Default text wrapping is greedy: each line takes as many words as fit, leaving the last line short and ragged. For headings and pull-quotes, balanced wrapping looks better — every line ends at roughly the same point.
Text("Breaking News: Scientists Discover New Species in the Amazon Rainforest")
.font("sans-serif")
.size(28)
.weight("bold")
.maxWidth(480)
.textWrap("balance")How it works
.textWrap("balance") shrinks the effective line-break width until all lines have roughly equal width, then sizes the node to that narrowed content. The result: ragged-right text that doesn't have an awkwardly short last line.

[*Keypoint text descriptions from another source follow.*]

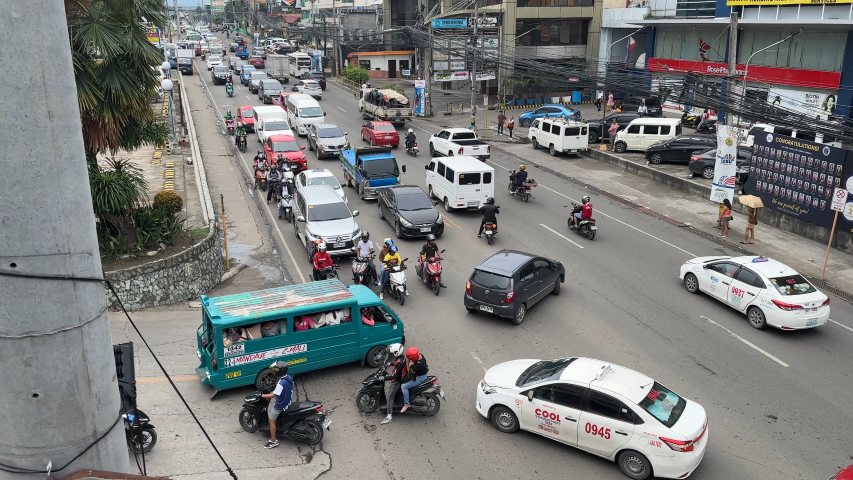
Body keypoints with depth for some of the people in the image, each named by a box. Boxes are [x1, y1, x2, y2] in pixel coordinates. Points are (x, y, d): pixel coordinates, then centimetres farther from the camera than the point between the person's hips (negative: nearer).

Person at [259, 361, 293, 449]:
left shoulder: (282, 383, -32)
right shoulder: (289, 378, -5)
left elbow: (273, 395, -31)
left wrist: (261, 395, -22)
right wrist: (273, 389, 16)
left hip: (281, 405, -9)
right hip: (288, 402, 9)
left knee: (271, 420, 2)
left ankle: (273, 441, 6)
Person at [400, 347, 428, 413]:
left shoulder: (418, 365, -36)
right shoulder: (419, 355, -12)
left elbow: (410, 372, -21)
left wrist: (407, 362, -21)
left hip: (420, 378, -10)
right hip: (421, 373, 10)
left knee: (404, 386, -16)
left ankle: (406, 404, -7)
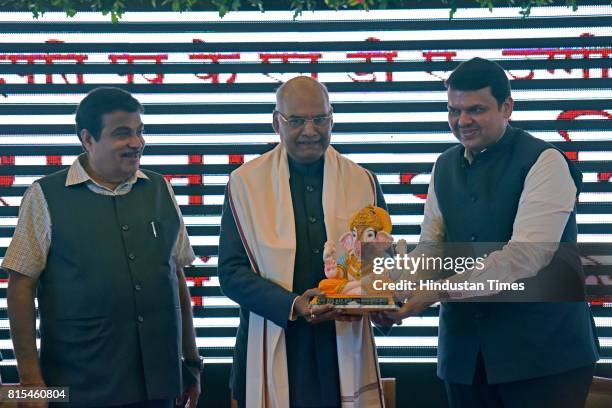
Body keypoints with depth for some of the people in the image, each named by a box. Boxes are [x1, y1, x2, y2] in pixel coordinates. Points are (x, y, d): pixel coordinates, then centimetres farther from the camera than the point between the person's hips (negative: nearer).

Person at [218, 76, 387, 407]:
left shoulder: (362, 182, 7)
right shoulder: (246, 183, 0)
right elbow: (231, 271, -3)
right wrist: (292, 305, -19)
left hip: (345, 346, 2)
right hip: (273, 351, -2)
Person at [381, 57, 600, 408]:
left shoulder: (544, 162, -10)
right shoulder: (445, 167, 12)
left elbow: (528, 254, -22)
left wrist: (438, 290, -28)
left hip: (542, 352, -6)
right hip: (465, 351, 6)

The text node itself sizes down to the balanced content width, so it composes naturally inside flex containers — no extra trailing whitespace on the right.
When to use it
- Headings (
h1–h3). - Pull-quotes.
- Card titles.
- Hero subtitles.
- Anything short where the last line would otherwise be 1–2 words.
For body copy, prefer the default "wrap" — balanced wrapping is more expensive and visual benefit is small at body-text size.
Composes with hyphenation
Text("Extraordinary accomplishments in internationalization.")
.maxWidth(220)
.hyphenate("en")
.textWrap("balance")Hyphenation creates more break opportunities; balance distributes them across lines.